The National Anti-Poverty Organization is a non-profit, non-partisan organization working for the eradication of poverty in Canada.

Good morning, gentlemen, and thank you both for joining us. Before we have introductory statements, Senator Ringuette has an intervention.

Senator Ringuette: Yes, I have a point of order. I am wondering if my colleagues received the same information that I received from the clerk this morning in regard to my question yesterday to the officials of the Department of Finance.

The Chair: We received the material. It is being reproduced and it will be distributed to all honourable senators as you speak.

Senator Ringuette: In regard to this issue, would it be possible for this committee to request the presence of the officials of the Department of Finance to look into this unfair issue of removing the tax liability from a certain group of people and not from another group of people, namely, senior citizens and the income trust situation.

Mr. Chair, will we receive the officials of the Department of Finance again.

The Chair: I have not read the material yet. As I indicated, it has been received only recently. Income trusts are not in this bill, as I understand it, unless you can refer me to a particular place in this bill. No question, this issue is important, but it should be taken into consideration for future discussion by this committee. This material will help us determine who the proper witnesses will be.

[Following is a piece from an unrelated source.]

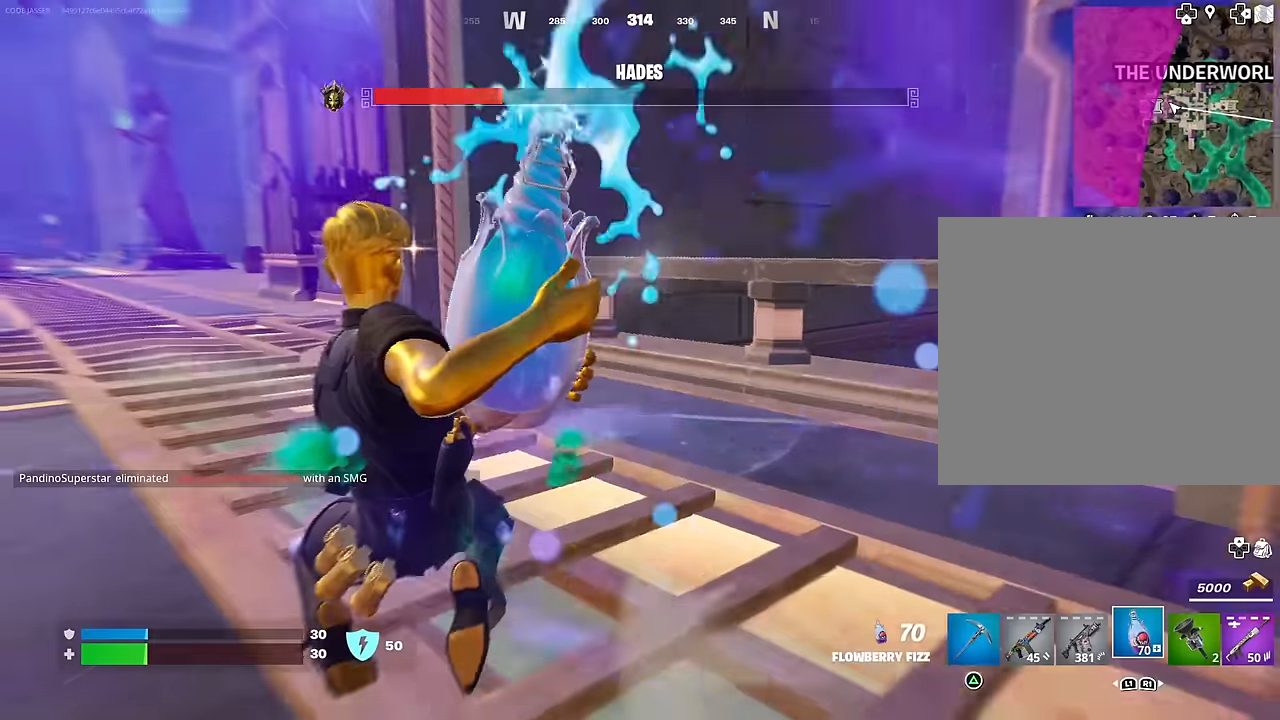
{"buttons": ["R2"], "left_stick": "up", "right_stick": "center", "events": []}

Senator Ringuette: I agree with that.

The Chair: The steering committee will take that information into consideration.

Mr. Rainer and Mr. Friesen, do either or both of you have introductory remarks?

Bob Friesen, President, Canadian Federation of Agriculture: Yes, I want to touch on some of the things that were announced in the budget.

First, thank you for the introduction. Yes, our organization has been around since 1935. It was there to speak on behalf of farmers and to empower farmers. Although many of my colleagues tell me I look old, I assure you I have not been around since 1935.

Thank you for this opportunity. The clerk apologized for the short notice. Let me assure you that we do not mind short notice or long notice. We like to speak for agriculture whenever we have the opportunity.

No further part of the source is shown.